Former Daesh fighters say the Kurdish-led Syrian Democratic Forces (SDF), backed by the US, are charging $8,000 per person to free militants from Syrian jails, according to a report.

According to a report in the Guardian newspaper, former Daesh fighters, who fought for the militant group until it was defeated in 2019, secured their freedom from the Syrian al-Hawl prison facility through the scheme.

Currently, three SDF-controlled jails in northeast Syria are thought to hold around 8,000 Iraqi and Syrian individuals who are accused of fighting for Daesh, as well as 2,000 foreigners who are waiting to be deported back to their home nations.

The ex-Daesh militants claimed that at least 10 people, to their knowledge, have bought their freedom through what’s been reportedly dubbed a ‘reconciliation’ scheme. The two men provided the British-based newspaper with documentation to back up their claims, as well as testimony of how they’d been released from detention.

One individual, Abu Jafar, who claims he was released after his family sold some property, stated he paid $8,000 as a fine, as well as a further $22,000 in bribes to SDF officials. Similarly, Abu Muhammad, who says he fought alongside Daesh on the frontline, stated he had paid the $8,000 figure and $14,000 in bribes.
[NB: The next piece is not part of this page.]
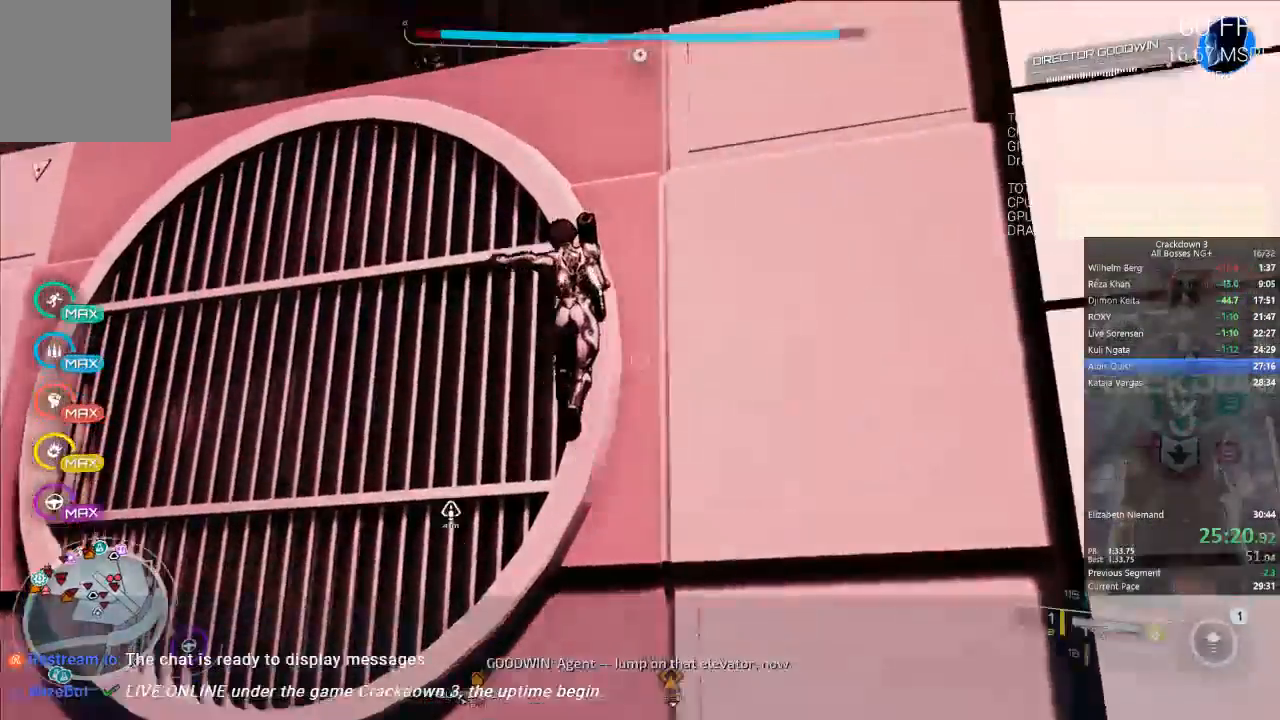
{"dt_ms": 500, "buttons": ["A"], "left_stick": "up", "right_stick": "center", "events": [[283, "left_stick", "up"]]}
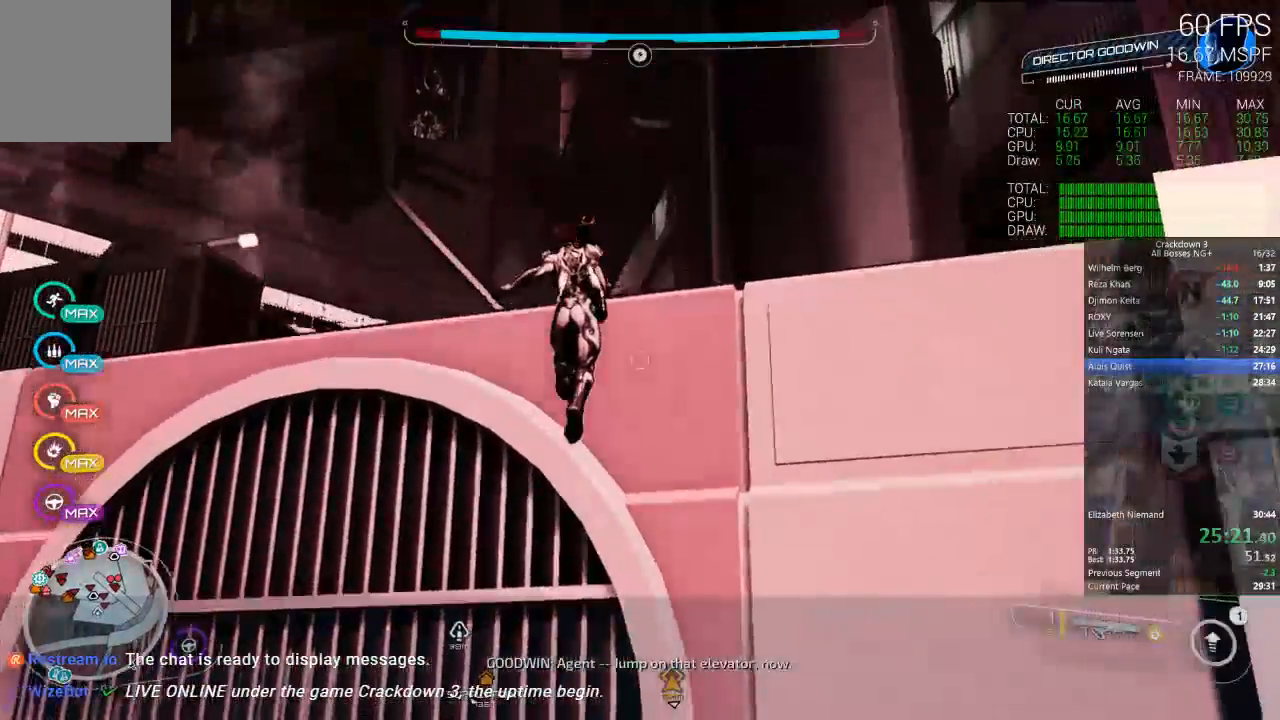
{"dt_ms": 500, "buttons": [], "left_stick": "up-left", "right_stick": "center", "events": [[150, "left_stick", "up-left"], [417, "A", "up"]]}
SDF spokesperson Farhad Shami has denied the existence of the scheme, rejecting the documentation seen by the daily and noting that no payment has been taken to free former Daesh fighters. However, Shami did accept that some individuals, who worked in “IS-run offices or were forced to join IS” were freed if their “hands were not stained by blood”. However, he added anyone released is “monitored by security forces” to ensure they don’t seek to rejoin or aid the militant group again.

The international anti-IS coalition refused to comment on the reported scheme, stating that the prison facilities are controlled by the SDF.